2525 - Integrating Deep and Reinforcement Learning for Detection and Segmentation of Lung Metastases from Adenoid Cystic Carcinoma (ACC) in Chest CT Scans
Presenter(s)
S. K. Yoo1, J. Y. Lee1, D. Oh2, J. S. Kim1, and J. S. Chang1; 1Department of Radiation Oncology, Yonsei Cancer Center, Heavy Ion Therapy Research Institute, Yonsei University College of Medicine, Seoul, Korea, Republic of (South), 2Department of Radiation Oncology, Samsung Medical Center, Sungkyunkwan University School of Medicine, Seoul, Korea, Republic of (South)

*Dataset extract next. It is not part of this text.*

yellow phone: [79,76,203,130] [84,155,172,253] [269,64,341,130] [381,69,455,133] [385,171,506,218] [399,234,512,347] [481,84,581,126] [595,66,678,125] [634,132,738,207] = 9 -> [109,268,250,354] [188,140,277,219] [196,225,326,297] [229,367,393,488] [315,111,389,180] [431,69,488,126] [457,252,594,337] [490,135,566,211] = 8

Purpose/Objective(s): A deep learning-based detection and tumor segmentation model has the potential to enhance the management of oligometastases by enabling auto-contouring, volume-based response assessment, lesion-based tumor tracking, and quantification of tumor growth rate. Our previous study demonstrated the feasibility of this approach using a commercial computer-aided diagnosis (CAD) model developed for lung cancer screening (PMID: 36028066). In this study, we aimed to develop a more advanced detection and segmentation model by integrating deep learning and reinforcement learning for patients with multiple lung metastases from adenoid cystic carcinoma (ACC).

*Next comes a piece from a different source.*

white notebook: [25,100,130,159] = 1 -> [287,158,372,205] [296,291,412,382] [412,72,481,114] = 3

Materials/Methods: We identified 78 CT scans from 30 patients, encompassing a total of 405 lesions. Of these, 10 CT scans from 4 patients were chosen as the test set, comprising 27 lesions. The base deep learning model was initially trained using 37 follow-up CT scans, which contained a total of 135 gross tumor volumes (GTVs) with relatively large volumes, having a median volume of 0.41 cc, as cold-start data. This cold-start initialization was designed to enhance the stability of subsequent reinforcement learning. The pre-trained base model was then further optimized through reinforcement learning using 26 initial CT scans, which included 243 GTVs with relatively smaller volumes, having a median volume of 0.21 cc, to improve generalizability across different tumor volumes. Model performance was evaluated using the Dice Similarity Coefficient (DSC) on a lesion-by-lesion basis, along with sensitivity and false-positive rates.
Results: The proposed model demonstrated improved sensitivity, increasing from 85% to 95%, successfully detecting four GTVs that were missed by the baseline deep learning model. Notably, it achieved a 100% detection sensitivity for GTVs larger than 0.06 cc. The proposed model had an average false-positive rate of 3.1. The segmentation accuracy, improved from 0.48 to 0.61 on a lesion-by-lesion basis, outperforming the base deep learning model. Specifically, the proposed model achieved a DSC of 0.80 for GTVs larger than 0.2 cc.
Conclusion: By integrating deep learning and reinforcement learning, the proposed model effectively improves the detection and segmentation of lung metastases from ACC in chest CT scans. Our findings suggest that utilizing follow-up scans for cold-start initialization and applying reinforcement learning for refinement enhances model generalizability across different tumor volumes.